The paper is famous because it doesn't just say, "This works in practice." It provides a mathematical guarantee.

  • The Guarantee: They proved that if you give the robot enough practice data (trajectories), it will mathematically converge to a driving policy that is almost as good as a perfect human driver, even though the robot never saw the road clearly.
  • The Catch (The "Early Steps" Problem): The paper notes that in the very first few steps of driving, the robot might be a bit shaky because it hasn't gathered enough "excitement" (data) to be sure of its direction. It takes a little time for the robot to get its bearings, but once it passes that initial hurdle, it becomes very stable and efficient.

Summary: Why This Matters

This paper is a bridge between theory (math that proves it works) and practice (how AI actually learns from pixels).

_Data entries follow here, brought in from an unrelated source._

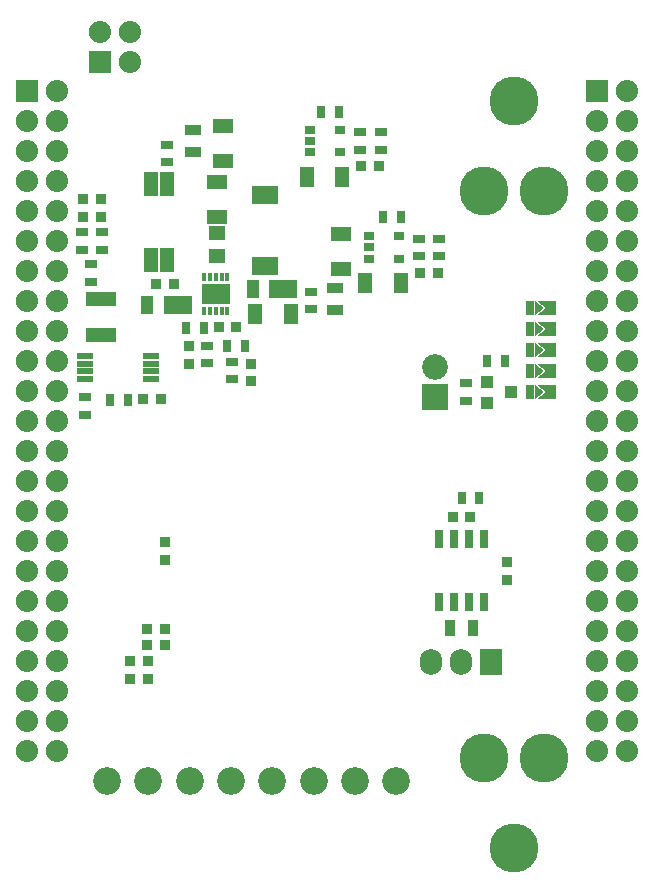
<source format=gbr>
G04 #@! TF.FileFunction,Soldermask,Bot*
%FSLAX46Y46*%
G04 Gerber Fmt 4.6, Leading zero omitted, Abs format (unit mm)*
G04 Created by KiCad (PCBNEW (2015-02-03 BZR 5404)-product) date 9/2/2015 4:33:54 PM*
%MOMM*%
G01*
G04 APERTURE LIST*
%ADD10C,0.100000*%
%ADD11R,0.902400X0.952400*%
%ADD12R,2.652400X1.152400*%
%ADD13R,0.952400X0.902400*%
%ADD14R,1.152400X1.752400*%
%ADD15R,1.752400X1.152400*%
%ADD16R,1.402400X1.152400*%
%ADD17R,1.052400X1.552400*%
%ADD18R,2.352400X1.552400*%
%ADD19R,0.802000X1.202000*%
%ADD20R,2.252400X1.552400*%
%ADD21R,1.152400X2.152400*%
%ADD22O,2.352400X2.352400*%
%ADD23R,1.879600X1.879600*%
%ADD24O,1.879600X1.879600*%
%ADD25C,4.152400*%
%ADD26R,1.066800X1.066800*%
%ADD27R,1.052400X0.652400*%
%ADD28R,0.652400X1.052400*%
%ADD29R,0.852400X1.452400*%
%ADD30R,1.452400X0.852400*%
%ADD31R,1.371600X0.482600*%
%ADD32R,0.914400X0.660400*%
%ADD33R,0.351600X0.801600*%
%ADD34R,2.481600X1.751600*%
%ADD35C,0.551600*%
%ADD36R,0.751840X1.551940*%
%ADD37R,1.879600X2.184400*%
%ADD38O,1.879600X2.184400*%
%ADD39R,2.184400X2.184400*%
%ADD40O,2.184400X2.184400*%
G04 APERTURE END LIST*
D10*
D11*
X36068000Y-93357000D03*
X36068000Y-94857000D03*
D12*
X33591500Y-65762000D03*
X33591500Y-62762000D03*
D13*
X37502400Y-90627200D03*
X39002400Y-90627200D03*
D11*
X39014400Y-83324000D03*
X39014400Y-84824000D03*
D13*
X37502400Y-92049600D03*
X39002400Y-92049600D03*
D11*
X37592000Y-94857000D03*
X37592000Y-93357000D03*
D13*
X63372300Y-81216500D03*
X64872300Y-81216500D03*
D11*
X67995800Y-86475000D03*
X67995800Y-84975000D03*
D13*
X38659500Y-71183500D03*
X37159500Y-71183500D03*
X62091000Y-60515500D03*
X60591000Y-60515500D03*
D11*
X46278800Y-68185600D03*
X46278800Y-69685600D03*
D14*
X55967500Y-61341000D03*
X58967500Y-61341000D03*
D15*
X53898800Y-57224800D03*
X53898800Y-60224800D03*
D14*
X46658400Y-63957200D03*
X49658400Y-63957200D03*
D16*
X43434000Y-57115200D03*
X43434000Y-59115200D03*
D13*
X45047600Y-65125600D03*
X43547600Y-65125600D03*
D11*
X32054800Y-54266400D03*
X32054800Y-55766400D03*
X33629600Y-55766400D03*
X33629600Y-54266400D03*
D14*
X54014500Y-52387500D03*
X51014500Y-52387500D03*
D15*
X43891200Y-48080800D03*
X43891200Y-51080800D03*
X43408600Y-52779800D03*
X43408600Y-55779800D03*
D11*
X41059100Y-68212400D03*
X41059100Y-66712400D03*
D13*
X55638000Y-51498500D03*
X57138000Y-51498500D03*
X39739000Y-61468000D03*
X38239000Y-61468000D03*
D17*
X46484500Y-61849000D03*
D18*
X49034500Y-61849000D03*
D17*
X37531000Y-63220600D03*
D18*
X40081000Y-63220600D03*
D19*
X69920000Y-65278000D03*
D10*
G36*
X70319000Y-65879000D02*
X70319000Y-64677000D01*
X71121000Y-65277000D01*
X71121000Y-65279000D01*
X70319000Y-65879000D01*
X70319000Y-65879000D01*
G37*
G36*
X70479000Y-65879000D02*
X71279000Y-65277000D01*
X71281000Y-65277000D01*
X72081000Y-65879000D01*
X70479000Y-65879000D01*
X70479000Y-65879000D01*
G37*
G36*
X71279000Y-65279000D02*
X70479000Y-64677000D01*
X72081000Y-64677000D01*
X71281000Y-65279000D01*
X71279000Y-65279000D01*
X71279000Y-65279000D01*
G37*
G36*
X71279000Y-65279000D02*
X71279000Y-65277000D01*
X72081000Y-64677000D01*
X72081000Y-65879000D01*
X71279000Y-65279000D01*
X71279000Y-65279000D01*
G37*
D19*
X69920000Y-67056000D03*
D10*
G36*
X70319000Y-67657000D02*
X70319000Y-66455000D01*
X71121000Y-67055000D01*
X71121000Y-67057000D01*
X70319000Y-67657000D01*
X70319000Y-67657000D01*
G37*
G36*
X70479000Y-67657000D02*
X71279000Y-67055000D01*
X71281000Y-67055000D01*
X72081000Y-67657000D01*
X70479000Y-67657000D01*
X70479000Y-67657000D01*
G37*
G36*
X71279000Y-67057000D02*
X70479000Y-66455000D01*
X72081000Y-66455000D01*
X71281000Y-67057000D01*
X71279000Y-67057000D01*
X71279000Y-67057000D01*
G37*
G36*
X71279000Y-67057000D02*
X71279000Y-67055000D01*
X72081000Y-66455000D01*
X72081000Y-67657000D01*
X71279000Y-67057000D01*
X71279000Y-67057000D01*
G37*
D19*
X69920000Y-70612000D03*
D10*
G36*
X70319000Y-71213000D02*
X70319000Y-70011000D01*
X71121000Y-70611000D01*
X71121000Y-70613000D01*
X70319000Y-71213000D01*
X70319000Y-71213000D01*
G37*
G36*
X70479000Y-71213000D02*
X71279000Y-70611000D01*
X71281000Y-70611000D01*
X72081000Y-71213000D01*
X70479000Y-71213000D01*
X70479000Y-71213000D01*
G37*
G36*
X71279000Y-70613000D02*
X70479000Y-70011000D01*
X72081000Y-70011000D01*
X71281000Y-70613000D01*
X71279000Y-70613000D01*
X71279000Y-70613000D01*
G37*
G36*
X71279000Y-70613000D02*
X71279000Y-70611000D01*
X72081000Y-70011000D01*
X72081000Y-71213000D01*
X71279000Y-70613000D01*
X71279000Y-70613000D01*
G37*
D19*
X69920000Y-68834000D03*
D10*
G36*
X70319000Y-69435000D02*
X70319000Y-68233000D01*
X71121000Y-68833000D01*
X71121000Y-68835000D01*
X70319000Y-69435000D01*
X70319000Y-69435000D01*
G37*
G36*
X70479000Y-69435000D02*
X71279000Y-68833000D01*
X71281000Y-68833000D01*
X72081000Y-69435000D01*
X70479000Y-69435000D01*
X70479000Y-69435000D01*
G37*
G36*
X71279000Y-68835000D02*
X70479000Y-68233000D01*
X72081000Y-68233000D01*
X71281000Y-68835000D01*
X71279000Y-68835000D01*
X71279000Y-68835000D01*
G37*
G36*
X71279000Y-68835000D02*
X71279000Y-68833000D01*
X72081000Y-68233000D01*
X72081000Y-69435000D01*
X71279000Y-68835000D01*
X71279000Y-68835000D01*
G37*
D19*
X69920000Y-63500000D03*
D10*
G36*
X70319000Y-64101000D02*
X70319000Y-62899000D01*
X71121000Y-63499000D01*
X71121000Y-63501000D01*
X70319000Y-64101000D01*
X70319000Y-64101000D01*
G37*
G36*
X70479000Y-64101000D02*
X71279000Y-63499000D01*
X71281000Y-63499000D01*
X72081000Y-64101000D01*
X70479000Y-64101000D01*
X70479000Y-64101000D01*
G37*
G36*
X71279000Y-63501000D02*
X70479000Y-62899000D01*
X72081000Y-62899000D01*
X71281000Y-63501000D01*
X71279000Y-63501000D01*
X71279000Y-63501000D01*
G37*
G36*
X71279000Y-63501000D02*
X71279000Y-63499000D01*
X72081000Y-62899000D01*
X72081000Y-64101000D01*
X71279000Y-63501000D01*
X71279000Y-63501000D01*
G37*
D20*
X47498000Y-59946800D03*
X47498000Y-53946800D03*
D21*
X39206400Y-59404800D03*
X37806400Y-59404800D03*
X37806400Y-52964800D03*
X39206400Y-52964800D03*
D22*
X58605000Y-103505000D03*
X55105000Y-103505000D03*
X51605000Y-103505000D03*
X48105000Y-103505000D03*
X44605000Y-103505000D03*
X41105000Y-103505000D03*
X37605000Y-103505000D03*
X34105000Y-103505000D03*
D23*
X75565000Y-45085000D03*
D24*
X78105000Y-45085000D03*
X75565000Y-47625000D03*
X78105000Y-47625000D03*
X75565000Y-50165000D03*
X78105000Y-50165000D03*
X75565000Y-52705000D03*
X78105000Y-52705000D03*
X75565000Y-55245000D03*
X78105000Y-55245000D03*
X75565000Y-57785000D03*
X78105000Y-57785000D03*
X75565000Y-60325000D03*
X78105000Y-60325000D03*
X75565000Y-62865000D03*
X78105000Y-62865000D03*
X75565000Y-65405000D03*
X78105000Y-65405000D03*
X75565000Y-67945000D03*
X78105000Y-67945000D03*
X75565000Y-70485000D03*
X78105000Y-70485000D03*
X75565000Y-73025000D03*
X78105000Y-73025000D03*
X75565000Y-75565000D03*
X78105000Y-75565000D03*
X75565000Y-78105000D03*
X78105000Y-78105000D03*
X75565000Y-80645000D03*
X78105000Y-80645000D03*
X75565000Y-83185000D03*
X78105000Y-83185000D03*
X75565000Y-85725000D03*
X78105000Y-85725000D03*
X75565000Y-88265000D03*
X78105000Y-88265000D03*
X75565000Y-90805000D03*
X78105000Y-90805000D03*
X75565000Y-93345000D03*
X78105000Y-93345000D03*
X75565000Y-95885000D03*
X78105000Y-95885000D03*
X75565000Y-98425000D03*
X78105000Y-98425000D03*
X75565000Y-100965000D03*
X78105000Y-100965000D03*
D23*
X27305000Y-45085000D03*
D24*
X29845000Y-45085000D03*
X27305000Y-47625000D03*
X29845000Y-47625000D03*
X27305000Y-50165000D03*
X29845000Y-50165000D03*
X27305000Y-52705000D03*
X29845000Y-52705000D03*
X27305000Y-55245000D03*
X29845000Y-55245000D03*
X27305000Y-57785000D03*
X29845000Y-57785000D03*
X27305000Y-60325000D03*
X29845000Y-60325000D03*
X27305000Y-62865000D03*
X29845000Y-62865000D03*
X27305000Y-65405000D03*
X29845000Y-65405000D03*
X27305000Y-67945000D03*
X29845000Y-67945000D03*
X27305000Y-70485000D03*
X29845000Y-70485000D03*
X27305000Y-73025000D03*
X29845000Y-73025000D03*
X27305000Y-75565000D03*
X29845000Y-75565000D03*
X27305000Y-78105000D03*
X29845000Y-78105000D03*
X27305000Y-80645000D03*
X29845000Y-80645000D03*
X27305000Y-83185000D03*
X29845000Y-83185000D03*
X27305000Y-85725000D03*
X29845000Y-85725000D03*
X27305000Y-88265000D03*
X29845000Y-88265000D03*
X27305000Y-90805000D03*
X29845000Y-90805000D03*
X27305000Y-93345000D03*
X29845000Y-93345000D03*
X27305000Y-95885000D03*
X29845000Y-95885000D03*
X27305000Y-98425000D03*
X29845000Y-98425000D03*
X27305000Y-100965000D03*
X29845000Y-100965000D03*
D25*
X71120000Y-53594000D03*
X66040000Y-53594000D03*
X68580000Y-45974000D03*
D23*
X33528000Y-42672000D03*
D24*
X33528000Y-40132000D03*
X36068000Y-42672000D03*
X36068000Y-40132000D03*
D25*
X66040000Y-101600000D03*
X71120000Y-101600000D03*
X68580000Y-109220000D03*
D26*
X66294000Y-69723000D03*
X66294000Y-71501000D03*
X68326000Y-70612000D03*
D27*
X32766000Y-61265500D03*
X32766000Y-59765500D03*
D28*
X66306000Y-67945000D03*
X67806000Y-67945000D03*
D27*
X64516000Y-71362000D03*
X64516000Y-69862000D03*
D29*
X63172300Y-90614500D03*
X65072300Y-90614500D03*
D27*
X32258000Y-72505000D03*
X32258000Y-71005000D03*
D28*
X35865500Y-71247000D03*
X34365500Y-71247000D03*
X65634300Y-79565500D03*
X64134300Y-79565500D03*
D30*
X53390800Y-61788000D03*
X53390800Y-63688000D03*
D27*
X60515500Y-59106500D03*
X60515500Y-57606500D03*
X44665900Y-69533200D03*
X44665900Y-68033200D03*
X62230000Y-59106500D03*
X62230000Y-57606500D03*
D28*
X58979500Y-55753000D03*
X57479500Y-55753000D03*
X44296900Y-66687700D03*
X45796900Y-66687700D03*
D27*
X32004000Y-57060400D03*
X32004000Y-58560400D03*
D28*
X42304400Y-65176400D03*
X40804400Y-65176400D03*
X52209000Y-46863000D03*
X53709000Y-46863000D03*
D27*
X33680400Y-57060400D03*
X33680400Y-58560400D03*
X57277000Y-50089500D03*
X57277000Y-48589500D03*
X42595800Y-66661600D03*
X42595800Y-68161600D03*
X55562500Y-48589500D03*
X55562500Y-50089500D03*
D30*
X41351200Y-48376800D03*
X41351200Y-50276800D03*
D31*
X37851080Y-67541140D03*
X37851080Y-68191380D03*
X37851080Y-68841620D03*
X37851080Y-69491860D03*
X32252920Y-69491860D03*
X32252920Y-68841620D03*
X32252920Y-68191380D03*
X32252920Y-67541140D03*
D32*
X56324500Y-59309000D03*
X56324500Y-57404000D03*
X58864500Y-59309000D03*
X56324500Y-58356500D03*
X58864500Y-57404000D03*
D33*
X44307000Y-63718500D03*
X43807000Y-63718500D03*
X43307000Y-63718500D03*
X42807000Y-63718500D03*
X42307000Y-63718500D03*
X42307000Y-60868500D03*
X42807000Y-60868500D03*
X43307000Y-60868500D03*
X43807000Y-60868500D03*
X44307000Y-60868500D03*
D34*
X43307000Y-62293500D03*
D35*
X44207000Y-61893500D03*
X43607000Y-61893500D03*
X43007000Y-61893500D03*
X42407000Y-61893500D03*
X44207000Y-62693500D03*
X43607000Y-62693500D03*
X43007000Y-62693500D03*
X42407000Y-62693500D03*
D32*
X51308000Y-50292000D03*
X51308000Y-48387000D03*
X53848000Y-50292000D03*
X51308000Y-49339500D03*
X53848000Y-48387000D03*
D36*
X62217300Y-88392000D03*
X62217300Y-83058000D03*
X63487300Y-88392000D03*
X64757300Y-88392000D03*
X66027300Y-88392000D03*
X63487300Y-83058000D03*
X64757300Y-83058000D03*
X66027300Y-83058000D03*
D27*
X51409600Y-63589600D03*
X51409600Y-62089600D03*
X39217600Y-49643600D03*
X39217600Y-51143600D03*
D37*
X66649600Y-93472000D03*
D38*
X64109600Y-93472000D03*
X61569600Y-93472000D03*
D39*
X61874400Y-71018400D03*
D40*
X61874400Y-68478400D03*
M02*

</source>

  • Before: We thought we needed to build a perfect 3D model of the world to control a robot.
  • Now: We know we can skip the heavy lifting of modeling the world and instead focus on modeling the consequences of our actions.

It's like teaching a child to ride a bike. You don't need to explain the physics of gyroscopes and friction (reconstructing the world). You just tell them, "If you lean too far left, you'll fall (cost). If you balance, you'll go fast (reward)." By focusing on the result, the child learns the state (balance) naturally.

The authors have shown that this "focus on the result" approach isn't just a lucky guess; it's a mathematically sound way to solve some of the hardest control problems in engineering.